As the trial proceeded, it came out that Thomas had been a sleepwalker since he was a boy and also suffered from night terrors. The defense maintained that because the crime was an act of “automatism”—performing an unconscious behavior—Thomas should not be held responsible. The defense’s case gained force as neighbors and coworkers testified that Thomas’s marriage was a loving one, and that he had never harmed his wife before, waking or sleeping. Moreover, Thomas was genuinely devastated by the event. “I’ll never forgive myself,” he told the jury. Even the prosecution’s psychiatrists argued that there was no reason to think that Thomas would respond violently to his night terrors. Not only the defense, but eventually the prosecution, advised the jury to return a not-guilty decision. The judge cleared Thomas of charges and even offered some consoling words before the final gavel strike.

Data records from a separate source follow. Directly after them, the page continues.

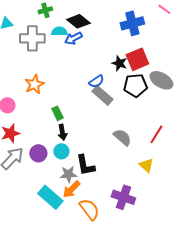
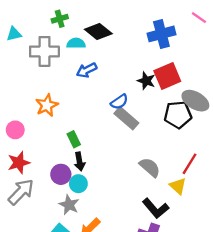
blue arrow: (73, 38) -> (87, 70), moved
black pentagon: (135, 85) -> (178, 115), moved
purple circle: (38, 153) -> (61, 174), moved
black L-shape: (85, 165) -> (156, 208), moved, turned -30
yellow triangle: (146, 165) -> (178, 186), moved
gray star: (68, 174) -> (69, 205), moved, turned 30

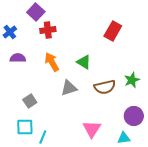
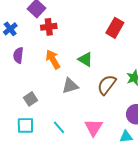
purple semicircle: (18, 58) -> (18, 55), turned -84
brown semicircle: (105, 87) -> (107, 85), turned 140
cyan line: (43, 137) -> (59, 127), moved, turned -64

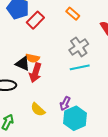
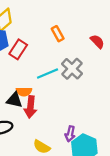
orange rectangle: (73, 14) -> (58, 34), turned 32
cyan line: (80, 67) -> (48, 73), moved

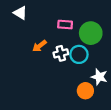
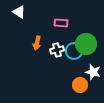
green circle: (91, 33) -> (86, 44), moved
orange arrow: (39, 46) -> (37, 43), turned -40

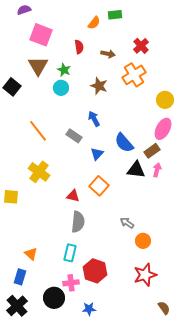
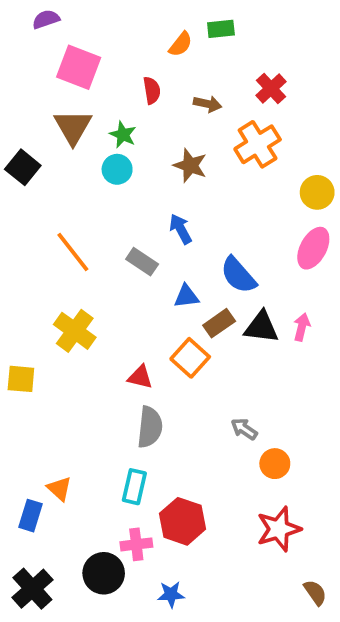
brown rectangle: (152, 151) -> (219, 323), moved
blue triangle: (97, 154) -> (186, 296), turned 40
blue rectangle: (20, 277) -> (31, 516), moved

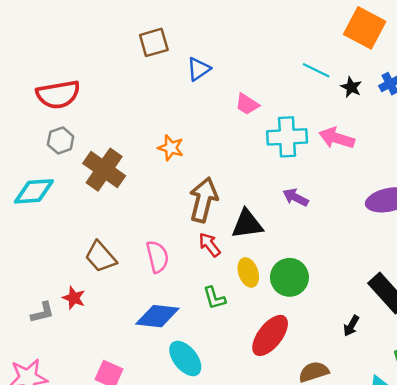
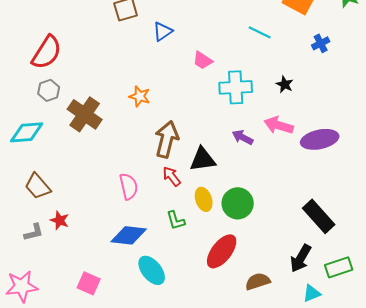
black star: (351, 87) -> (285, 84), moved
red semicircle: (58, 94) -> (47, 52), turned -48
pink arrow: (337, 138) -> (279, 125), moved
brown trapezoid: (101, 257) -> (38, 186), moved
black arrow: (351, 326) -> (301, 258), moved, size x1.6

Angie Bachmann’s gambling ruined her life and tore her family apart. Brian Thomas’s night terrors led to his wife’s death. Why do we hold Bachmann responsible for her actions, but not Thomas? They both acted out of habits over which they claimed they had no control. Cognizance is perhaps the chief reason that the cases required different verdicts: Bachmann was aware of her destructive habit, whereas Thomas had no reason to suspect that his habit was destructive beforehand and was unaware that he was killing his wife. 

It has been argued in this book that habits are powerful, but they are not destiny. People have faced far more challenging struggles than Bachmann and managed to chart and follow different courses. As you become aware of your habits, you bear responsibility for changing them. Now that you know how habits form, what drives them, and that it is within your power to change them, you are free to choose a different course of action. You can replace the habits that hinder and harm with ones that edify both you and others.